=== WHAT YOU WILL DO ===
(1) Count the lines in the records that contain the string "italic", and reply with that number alone.
(2) Pick up the biographical passage on Patrick Chukwuma Nzeogwu after its last sentence and carry it forward.

--- PASSAGE SHOWN ---

Patrick Chukwuma "Kaduna" Nzeogwu (26 February 1937 – 29 July 1967) was a Nigerian military officer and revolutionary who played a leading role in the first military coup d'ètat of 15 January 1966, which overthrew the first Nigerian republic.

Early life

Background 
Patrick Chukwuma Nzeogwu was born in Kaduna the capital of the Northern Region to parents of the Anioma people in Okpanam Town of the Mid-Western Region (near Asaba in present-day Delta State). Nzeogwu attended Saint Joseph's Catholic Primary School in Kaduna for his elementary education and for his secondary education attended the competitive Saint John's College in Kaduna, where he became close friends with Christian Anufuro. 

In March 1957, Nzeogwu enlisted as an officer-cadet in the Nigeria Regiment of the West African Frontier Force and proceeded on a 6-month preliminary training in Ghana, then Gold Coast. He completed his training in Ghana by October 1957 and proceeded to the Royal Military Academy, Sandhurst where he was commissioned as an infantry officer in 1959. He later underwent a platoon officer's course in Hythe and a platoon commander's course in Warminster. Max Siollun, a military historian described Nzeogwu as a "devout catholic, a teetotaler, a non-smoker, and despite being a bachelor, did not spend much time chasing women".

--- SUPPLIED DATA ---

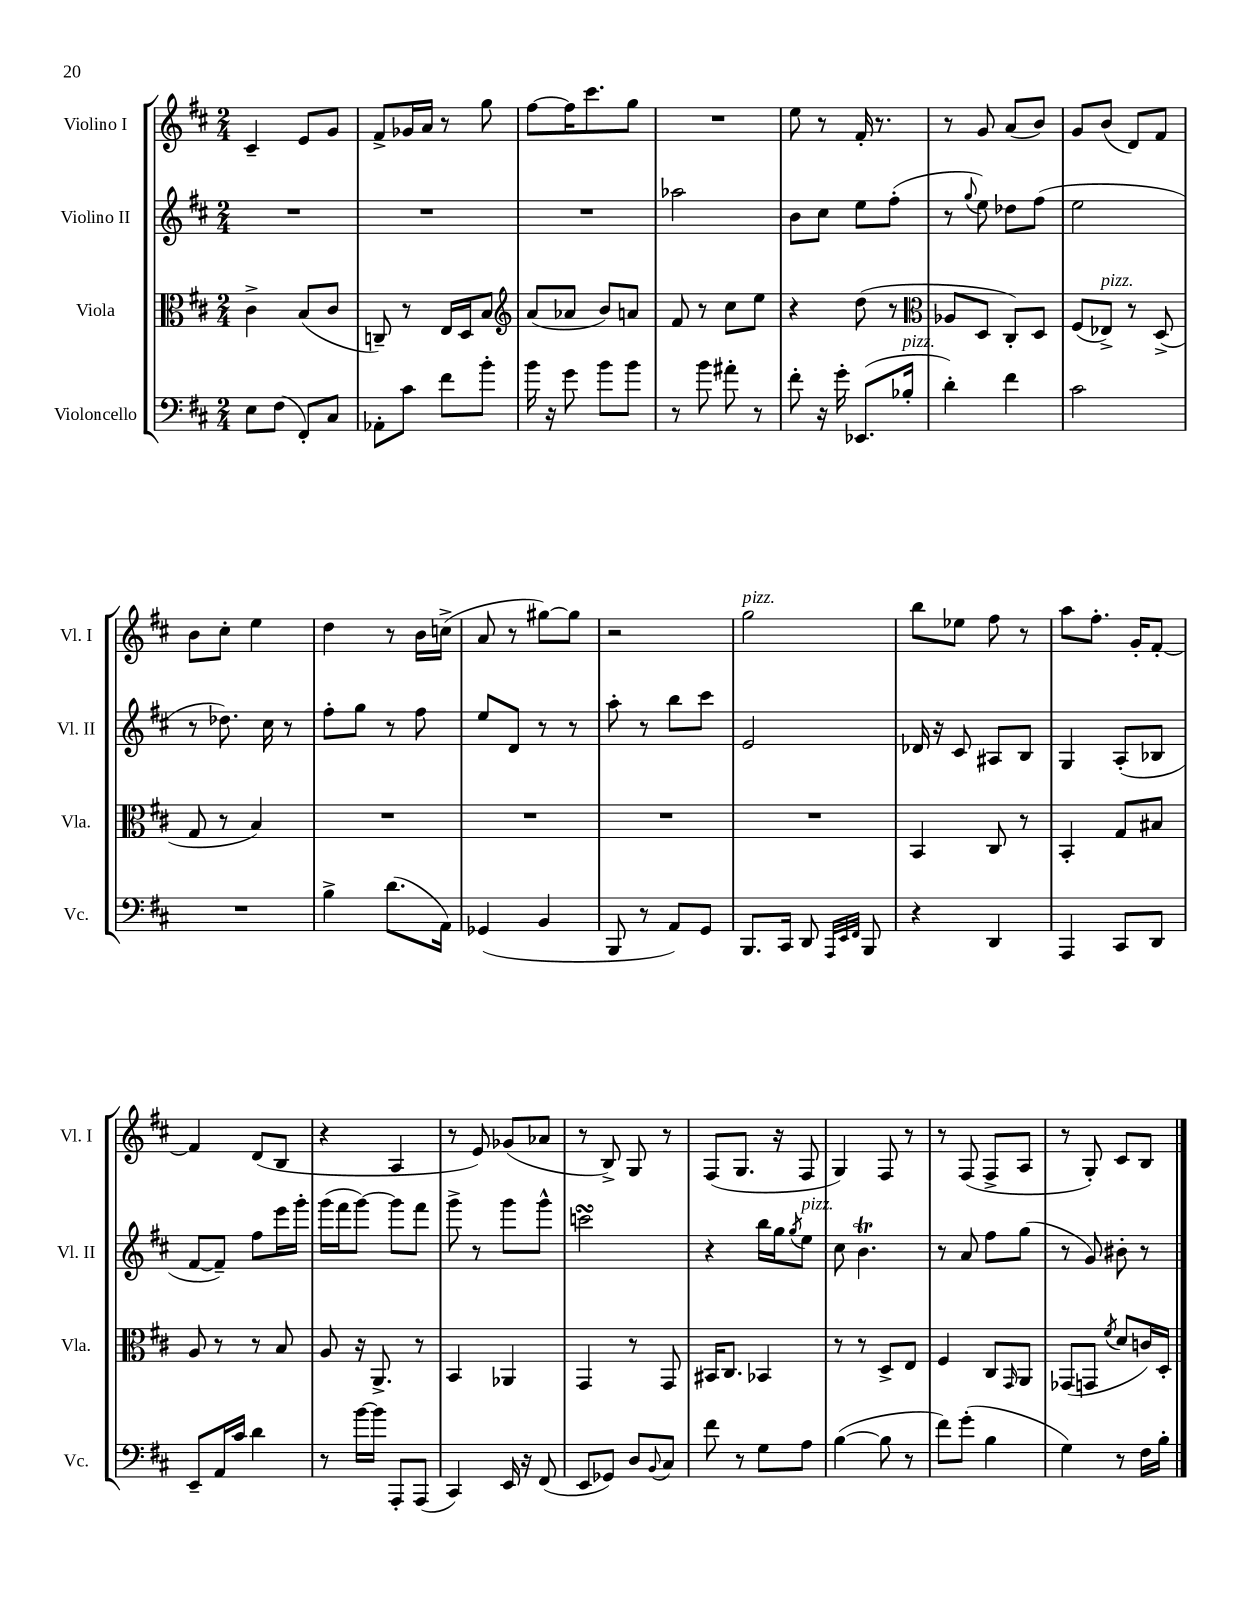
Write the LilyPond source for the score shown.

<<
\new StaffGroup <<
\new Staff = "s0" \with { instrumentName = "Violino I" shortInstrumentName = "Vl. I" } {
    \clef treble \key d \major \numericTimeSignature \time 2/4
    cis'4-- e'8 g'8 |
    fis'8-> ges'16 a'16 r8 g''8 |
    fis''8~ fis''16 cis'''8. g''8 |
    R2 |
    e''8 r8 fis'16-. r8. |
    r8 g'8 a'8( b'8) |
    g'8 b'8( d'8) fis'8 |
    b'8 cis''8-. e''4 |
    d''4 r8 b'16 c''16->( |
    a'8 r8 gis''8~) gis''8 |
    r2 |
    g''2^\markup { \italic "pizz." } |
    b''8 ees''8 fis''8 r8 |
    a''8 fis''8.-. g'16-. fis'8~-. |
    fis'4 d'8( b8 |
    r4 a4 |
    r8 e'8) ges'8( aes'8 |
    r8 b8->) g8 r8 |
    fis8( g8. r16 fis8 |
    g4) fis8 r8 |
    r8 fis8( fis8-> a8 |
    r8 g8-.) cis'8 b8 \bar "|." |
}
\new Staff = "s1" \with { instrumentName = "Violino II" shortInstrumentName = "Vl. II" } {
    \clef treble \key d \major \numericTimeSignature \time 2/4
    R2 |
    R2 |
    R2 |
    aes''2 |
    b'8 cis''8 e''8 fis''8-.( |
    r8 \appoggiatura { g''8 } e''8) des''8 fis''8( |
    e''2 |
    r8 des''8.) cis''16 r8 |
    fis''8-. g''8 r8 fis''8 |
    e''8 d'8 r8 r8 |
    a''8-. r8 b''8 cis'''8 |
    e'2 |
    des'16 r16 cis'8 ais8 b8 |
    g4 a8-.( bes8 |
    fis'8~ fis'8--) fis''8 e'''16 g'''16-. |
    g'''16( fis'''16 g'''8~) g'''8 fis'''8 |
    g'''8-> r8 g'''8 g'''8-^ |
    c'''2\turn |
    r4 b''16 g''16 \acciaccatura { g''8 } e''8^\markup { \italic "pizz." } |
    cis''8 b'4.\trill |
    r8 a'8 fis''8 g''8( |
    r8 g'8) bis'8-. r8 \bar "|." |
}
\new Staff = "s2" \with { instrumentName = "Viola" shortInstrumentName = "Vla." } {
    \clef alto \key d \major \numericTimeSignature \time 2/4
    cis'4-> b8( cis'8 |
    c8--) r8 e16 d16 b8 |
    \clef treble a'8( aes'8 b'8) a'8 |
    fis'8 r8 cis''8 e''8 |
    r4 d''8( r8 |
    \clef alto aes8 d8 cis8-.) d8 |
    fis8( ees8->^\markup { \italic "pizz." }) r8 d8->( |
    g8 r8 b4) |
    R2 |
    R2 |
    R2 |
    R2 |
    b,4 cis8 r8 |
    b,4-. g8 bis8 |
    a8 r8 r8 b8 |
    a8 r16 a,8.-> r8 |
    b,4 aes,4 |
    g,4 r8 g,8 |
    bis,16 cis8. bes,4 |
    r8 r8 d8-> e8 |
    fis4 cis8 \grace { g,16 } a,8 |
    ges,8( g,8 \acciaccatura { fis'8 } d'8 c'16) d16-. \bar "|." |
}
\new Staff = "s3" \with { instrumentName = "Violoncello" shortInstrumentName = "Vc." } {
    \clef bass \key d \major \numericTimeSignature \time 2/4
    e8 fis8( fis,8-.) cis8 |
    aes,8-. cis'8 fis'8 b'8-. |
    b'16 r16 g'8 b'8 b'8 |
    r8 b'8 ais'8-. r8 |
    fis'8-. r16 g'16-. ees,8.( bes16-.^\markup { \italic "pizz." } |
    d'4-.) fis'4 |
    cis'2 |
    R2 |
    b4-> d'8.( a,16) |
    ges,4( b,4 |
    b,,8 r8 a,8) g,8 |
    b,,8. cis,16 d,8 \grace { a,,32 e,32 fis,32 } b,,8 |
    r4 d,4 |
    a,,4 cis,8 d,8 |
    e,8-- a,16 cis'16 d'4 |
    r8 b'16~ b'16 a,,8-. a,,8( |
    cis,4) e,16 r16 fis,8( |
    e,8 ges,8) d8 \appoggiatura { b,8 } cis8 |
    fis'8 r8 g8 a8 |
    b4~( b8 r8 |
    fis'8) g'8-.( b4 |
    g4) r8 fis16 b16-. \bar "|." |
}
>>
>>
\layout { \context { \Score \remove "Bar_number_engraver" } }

---

=== RESPONSES ===
(1) 4

(2)
Military career 
On his return to Nigeria in May 1960, Nzeogwu was posted to the 1st Battalion in Enugu where Major Aguiyi-Ironsi was the second-in-command under a British officer. He was later posted to the 5th Battalion in Kaduna where he became friends with Olusegun Obasanjo. His Hausa colleagues in the Nigerian Army gave him the name "Kaduna"  because of his affinity with the town. After serving in the Congo in 1961, Nzeogwu was assigned as a training officer at the Army Training Depot in Zaria for about 6 months before getting posted to Lagos to head up the military intelligence section at the Army Headquarters where he was the first Nigerian officer. 

The forerunner of the Nigerian Army Intelligence Corps (NAIC) was the Field Security Section (FSS) of the Royal Nigerian Army, which was established on 1 November 1962 with Captain PG Harrington (BR) as General Staff Officer Grade Two (GSO2 Int). The FSS was essentially a security organization whose functions included vetting of Nigerian Army (NA) personnel, document security and counter intelligence. Major Nzeogwu was the first Nigerian Officer to hold that appointment from November 1962 to 1964. As a military intelligence officer, he participated in the treasonable felony trial investigations of Obafemi Awolowo and other Action Group party members. According to Olusegun Obasanjo, "Chukwuma had some scathing remarks to make about [Nigeria's] national security, and about those who were being investigated. If he had his way, he said, his treatment of the whole case would have been different". Nzeogwu reportedly antagonised some army colleagues in his capacity as a military intelligence officer and even clashed with the Minister of State for the Army, Ibrahim Tako. Consequently, he was posted to the Nigerian Military Training College in Kaduna where he became Chief Instructor.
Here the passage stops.